Hay algo que nunca deja de impresionarme. Cuando he arribado a la ciudad de México por aire siempre me ha gustado ver la inmensidad de la urbe más grande del mundo. De noche, cuando uno se va aproximando puede empezar a observar las luces de la metrópoli y el efecto óptico hace que aquello asemeje a un asador gigantesco, el conjunto de brillos color naranja parecen ser las brazas que nos recuerdan las parrilladas de nuestra tierra. De día, empezar a ver bajo el avión construcciones y seguir volando durante mucho tiempo sobre casas y edificios viendo hacía el horizonte la interminable aglomeración de calles, colonias y barrios, me provoca un sentimiento de humildad mezclado con un cierto temor ó cautela para abordar la gran ciudad.
Conforme vamos descendiendo, es fácil identificar símbolos de la capital mexicana como el Castillo De Chapultepec, la Torre Latinoamericana, los edificios de Pemex y de Banorte, el Campo Marte y por supuesto, en un día despejado se observa también el Popocatépetl. Más a detalle empiezo a distinguir trazos de avenidas, comercios, parques y finalmente hasta viviendas. Y al observar los techos de las casas es cuándo siempre me doy cuenta de las infinitas posibilidades que este país ofrece.
Al ver las losas impermeabilizadas con el característico color rojo-ladrillo imagino el colosal negocio que supone proveer del recubrimiento a los habitantes defeños, reparando en lo negros tinacos también surge en mí el pensamiento de lo importante que debe ser la empresa que tantos depósitos de agua produce. Así hago un recuento de todo lo que se consume diariamente en esos millones de hogares y admito un pequeño amargor por no formar parte de aquellas organizaciones que todas esas necesidades cubren.

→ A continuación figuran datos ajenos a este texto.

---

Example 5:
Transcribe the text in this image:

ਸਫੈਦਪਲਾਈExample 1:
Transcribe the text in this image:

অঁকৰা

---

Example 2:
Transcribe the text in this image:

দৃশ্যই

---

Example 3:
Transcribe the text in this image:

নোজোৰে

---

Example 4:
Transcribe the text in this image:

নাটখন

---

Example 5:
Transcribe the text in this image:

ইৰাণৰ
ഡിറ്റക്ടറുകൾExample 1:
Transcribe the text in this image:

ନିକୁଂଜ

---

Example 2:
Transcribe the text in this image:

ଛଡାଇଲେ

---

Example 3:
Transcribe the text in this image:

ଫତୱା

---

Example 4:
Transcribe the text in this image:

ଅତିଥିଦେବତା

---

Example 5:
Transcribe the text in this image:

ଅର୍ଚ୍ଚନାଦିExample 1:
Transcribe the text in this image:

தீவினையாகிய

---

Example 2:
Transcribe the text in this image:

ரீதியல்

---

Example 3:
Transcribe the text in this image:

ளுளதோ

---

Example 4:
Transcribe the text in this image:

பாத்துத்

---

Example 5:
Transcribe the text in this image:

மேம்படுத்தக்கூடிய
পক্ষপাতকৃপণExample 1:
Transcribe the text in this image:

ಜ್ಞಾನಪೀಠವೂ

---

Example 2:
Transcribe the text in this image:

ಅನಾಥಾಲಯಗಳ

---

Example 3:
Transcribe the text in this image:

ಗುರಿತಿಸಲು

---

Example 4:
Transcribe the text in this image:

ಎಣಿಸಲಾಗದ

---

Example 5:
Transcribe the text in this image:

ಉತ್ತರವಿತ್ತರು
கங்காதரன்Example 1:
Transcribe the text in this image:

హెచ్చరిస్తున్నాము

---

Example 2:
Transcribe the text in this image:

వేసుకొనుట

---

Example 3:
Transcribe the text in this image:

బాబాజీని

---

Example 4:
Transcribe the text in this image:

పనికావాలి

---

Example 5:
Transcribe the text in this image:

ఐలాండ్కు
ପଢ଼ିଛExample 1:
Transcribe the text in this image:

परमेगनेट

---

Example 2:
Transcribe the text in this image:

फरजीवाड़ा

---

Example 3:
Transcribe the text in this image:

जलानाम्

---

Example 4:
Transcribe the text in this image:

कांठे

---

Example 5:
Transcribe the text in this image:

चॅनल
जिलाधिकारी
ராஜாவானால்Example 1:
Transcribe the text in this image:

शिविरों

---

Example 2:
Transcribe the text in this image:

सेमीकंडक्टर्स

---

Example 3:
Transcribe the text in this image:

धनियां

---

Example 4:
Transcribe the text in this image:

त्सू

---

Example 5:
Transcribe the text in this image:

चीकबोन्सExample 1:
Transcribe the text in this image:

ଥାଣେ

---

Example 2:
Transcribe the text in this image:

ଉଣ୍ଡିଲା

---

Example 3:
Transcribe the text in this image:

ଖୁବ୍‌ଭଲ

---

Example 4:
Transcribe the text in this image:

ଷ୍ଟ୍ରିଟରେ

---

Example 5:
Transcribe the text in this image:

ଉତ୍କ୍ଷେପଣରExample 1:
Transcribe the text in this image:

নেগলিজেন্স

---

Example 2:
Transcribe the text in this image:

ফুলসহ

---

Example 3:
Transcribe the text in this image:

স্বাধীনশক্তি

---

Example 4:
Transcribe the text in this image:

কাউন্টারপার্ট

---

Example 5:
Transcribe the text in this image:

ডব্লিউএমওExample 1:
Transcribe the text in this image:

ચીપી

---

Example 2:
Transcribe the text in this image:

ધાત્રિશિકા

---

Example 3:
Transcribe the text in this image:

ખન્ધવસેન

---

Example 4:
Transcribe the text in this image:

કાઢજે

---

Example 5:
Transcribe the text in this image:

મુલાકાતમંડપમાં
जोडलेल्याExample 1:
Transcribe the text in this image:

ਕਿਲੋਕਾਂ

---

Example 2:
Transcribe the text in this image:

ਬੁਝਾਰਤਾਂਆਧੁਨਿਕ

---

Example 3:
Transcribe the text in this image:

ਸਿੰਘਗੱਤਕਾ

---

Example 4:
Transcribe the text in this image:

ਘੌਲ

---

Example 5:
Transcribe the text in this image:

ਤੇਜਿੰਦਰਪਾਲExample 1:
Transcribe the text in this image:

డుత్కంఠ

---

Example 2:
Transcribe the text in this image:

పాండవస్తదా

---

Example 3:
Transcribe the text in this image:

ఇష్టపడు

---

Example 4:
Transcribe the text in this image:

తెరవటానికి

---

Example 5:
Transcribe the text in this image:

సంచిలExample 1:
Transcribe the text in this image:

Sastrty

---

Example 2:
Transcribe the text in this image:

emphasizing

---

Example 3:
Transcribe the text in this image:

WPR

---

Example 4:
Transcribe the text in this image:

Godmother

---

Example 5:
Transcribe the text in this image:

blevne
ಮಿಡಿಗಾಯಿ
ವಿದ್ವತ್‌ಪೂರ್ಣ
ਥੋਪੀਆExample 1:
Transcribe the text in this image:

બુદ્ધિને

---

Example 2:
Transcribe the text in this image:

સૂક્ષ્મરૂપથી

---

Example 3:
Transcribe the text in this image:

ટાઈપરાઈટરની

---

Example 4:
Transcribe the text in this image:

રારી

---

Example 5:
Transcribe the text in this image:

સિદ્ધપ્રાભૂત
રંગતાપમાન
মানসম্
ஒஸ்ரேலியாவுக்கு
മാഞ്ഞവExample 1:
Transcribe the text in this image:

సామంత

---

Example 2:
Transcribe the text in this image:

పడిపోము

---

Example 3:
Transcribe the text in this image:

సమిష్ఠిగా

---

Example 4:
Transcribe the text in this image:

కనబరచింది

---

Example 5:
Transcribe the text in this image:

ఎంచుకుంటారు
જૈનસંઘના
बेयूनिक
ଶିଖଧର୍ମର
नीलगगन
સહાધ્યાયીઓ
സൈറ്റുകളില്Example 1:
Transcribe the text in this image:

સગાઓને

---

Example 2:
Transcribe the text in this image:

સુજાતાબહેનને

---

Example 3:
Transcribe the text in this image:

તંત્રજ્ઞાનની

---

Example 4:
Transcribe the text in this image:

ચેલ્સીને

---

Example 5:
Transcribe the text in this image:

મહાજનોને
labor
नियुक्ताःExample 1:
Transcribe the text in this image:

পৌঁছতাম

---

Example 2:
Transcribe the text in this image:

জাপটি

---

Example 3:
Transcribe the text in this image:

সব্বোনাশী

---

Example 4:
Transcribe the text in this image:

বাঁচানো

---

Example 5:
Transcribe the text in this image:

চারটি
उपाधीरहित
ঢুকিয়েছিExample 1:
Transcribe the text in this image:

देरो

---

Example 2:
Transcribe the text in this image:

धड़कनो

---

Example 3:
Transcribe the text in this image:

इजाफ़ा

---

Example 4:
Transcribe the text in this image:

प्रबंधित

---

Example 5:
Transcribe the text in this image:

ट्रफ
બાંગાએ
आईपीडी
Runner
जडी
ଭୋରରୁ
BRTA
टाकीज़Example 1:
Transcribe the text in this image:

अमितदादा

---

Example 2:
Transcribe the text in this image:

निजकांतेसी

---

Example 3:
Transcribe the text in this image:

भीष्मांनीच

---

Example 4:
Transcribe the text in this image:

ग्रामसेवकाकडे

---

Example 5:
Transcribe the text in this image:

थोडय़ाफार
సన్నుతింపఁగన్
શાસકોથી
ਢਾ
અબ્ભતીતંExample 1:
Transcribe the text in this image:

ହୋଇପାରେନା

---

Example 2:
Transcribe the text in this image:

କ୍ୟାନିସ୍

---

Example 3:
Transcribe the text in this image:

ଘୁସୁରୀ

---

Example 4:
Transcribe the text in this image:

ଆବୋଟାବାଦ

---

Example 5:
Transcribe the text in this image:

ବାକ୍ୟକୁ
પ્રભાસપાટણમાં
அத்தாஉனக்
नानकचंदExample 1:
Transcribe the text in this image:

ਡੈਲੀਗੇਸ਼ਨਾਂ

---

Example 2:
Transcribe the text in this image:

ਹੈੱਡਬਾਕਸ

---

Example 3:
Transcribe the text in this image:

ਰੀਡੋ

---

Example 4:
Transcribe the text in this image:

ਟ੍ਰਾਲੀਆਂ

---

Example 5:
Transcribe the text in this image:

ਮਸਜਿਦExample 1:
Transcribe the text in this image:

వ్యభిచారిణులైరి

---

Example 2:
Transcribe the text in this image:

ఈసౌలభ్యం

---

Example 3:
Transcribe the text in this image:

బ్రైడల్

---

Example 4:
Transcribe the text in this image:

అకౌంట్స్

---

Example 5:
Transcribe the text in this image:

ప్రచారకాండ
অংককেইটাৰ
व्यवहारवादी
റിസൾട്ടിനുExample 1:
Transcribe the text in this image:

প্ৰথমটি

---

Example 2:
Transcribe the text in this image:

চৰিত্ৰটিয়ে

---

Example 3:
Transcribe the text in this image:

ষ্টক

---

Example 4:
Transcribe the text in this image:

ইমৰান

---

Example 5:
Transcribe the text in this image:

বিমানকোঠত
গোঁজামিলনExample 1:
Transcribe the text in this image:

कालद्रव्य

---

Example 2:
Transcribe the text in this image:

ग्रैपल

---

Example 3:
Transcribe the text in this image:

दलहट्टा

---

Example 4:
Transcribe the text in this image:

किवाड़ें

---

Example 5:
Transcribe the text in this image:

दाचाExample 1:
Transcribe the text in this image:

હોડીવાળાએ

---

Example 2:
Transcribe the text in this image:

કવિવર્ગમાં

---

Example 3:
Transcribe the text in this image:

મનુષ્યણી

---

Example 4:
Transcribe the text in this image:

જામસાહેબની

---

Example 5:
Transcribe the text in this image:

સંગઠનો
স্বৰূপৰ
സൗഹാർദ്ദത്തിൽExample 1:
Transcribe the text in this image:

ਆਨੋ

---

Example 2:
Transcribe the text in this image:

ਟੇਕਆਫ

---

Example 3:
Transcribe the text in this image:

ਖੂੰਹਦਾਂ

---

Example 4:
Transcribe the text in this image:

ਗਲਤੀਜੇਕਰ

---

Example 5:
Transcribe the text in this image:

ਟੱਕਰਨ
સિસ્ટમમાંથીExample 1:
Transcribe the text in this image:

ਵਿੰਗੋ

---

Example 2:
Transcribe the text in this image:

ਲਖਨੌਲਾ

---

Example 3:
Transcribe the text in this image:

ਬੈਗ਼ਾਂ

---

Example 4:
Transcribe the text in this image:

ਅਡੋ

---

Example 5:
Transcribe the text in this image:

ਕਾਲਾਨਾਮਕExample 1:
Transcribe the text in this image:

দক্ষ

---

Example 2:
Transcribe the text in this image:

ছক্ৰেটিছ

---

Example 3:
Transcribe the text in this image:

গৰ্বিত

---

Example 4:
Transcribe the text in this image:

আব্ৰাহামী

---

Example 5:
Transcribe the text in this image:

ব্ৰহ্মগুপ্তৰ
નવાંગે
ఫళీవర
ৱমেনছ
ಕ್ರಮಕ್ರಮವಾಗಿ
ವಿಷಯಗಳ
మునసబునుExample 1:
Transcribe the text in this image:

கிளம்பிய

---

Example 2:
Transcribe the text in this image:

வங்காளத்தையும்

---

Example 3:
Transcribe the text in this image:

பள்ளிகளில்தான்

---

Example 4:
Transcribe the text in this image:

Supongo por otro lado, que cada persona percibe algo diferente en ese gran mosaico. Con seguridad para un político esa vista le debe causar un hormigueo en todo el cuerpo pensando en cuantos votos pueden salir de ahí; un vendedor de llantas percibiría diferente su negocio si puede creer que todos los vehículos que se mueven todo el tiempo en todas direcciones son clientes potenciales; un cantante quizás quisiera calcular cuantos discos puede vender en un solo municipio y el locutor de la radio analiza hasta que rincones más allá de la mancha urbana puede llegar su voz.
Y toda proporción guardada, lo mismo ocurre si observamos nuestro Saltillo desde el más alto de sus edificios, desde el vértice de un puente ó desde el mirador de la ciudad. Es una terapia que siempre ayuda cuando parece que la falsa realidad nos abruma. Ya sea que estemos buscando trabajo ó clientes, observar desde lo alto la ciudad nos pone en la perspectiva de grandes oportunidades; buscando votos ya sea para perpetuarse en el poder ó para derrocar al gobernante, la mirada desde lo alto nos ofrece la visión de cientos de miles de electores.
Por supuesto, siempre podremos ver el vaso medio vacío y pensar que más que oportunidades allá afuera existen riesgos, es como aquel punto negro en la hoja de papel dónde elegimos ver la mancha en lo blanco en vez de un nítido cuadrado dónde casi pasa desapercibida la imperfección, pero esa es precisamente la actitud que cada quien en lo particular debe combatir. Con una visión de altura, el evangelista debe ver las posibilidades de una gran Iglesia más que los pecados de sus colegas; la sociedad puede imaginar cuantas personas bienintencionadas existen y reconocer que la delincuencia es un lunar más que un cáncer; los ciudadanos vemos como los pueblos están conformados por individuos productivos y no por políticos voraces. Ya basta de insistir en que el vaso esta vacío, porque bien visto, el vaso está casi lleno.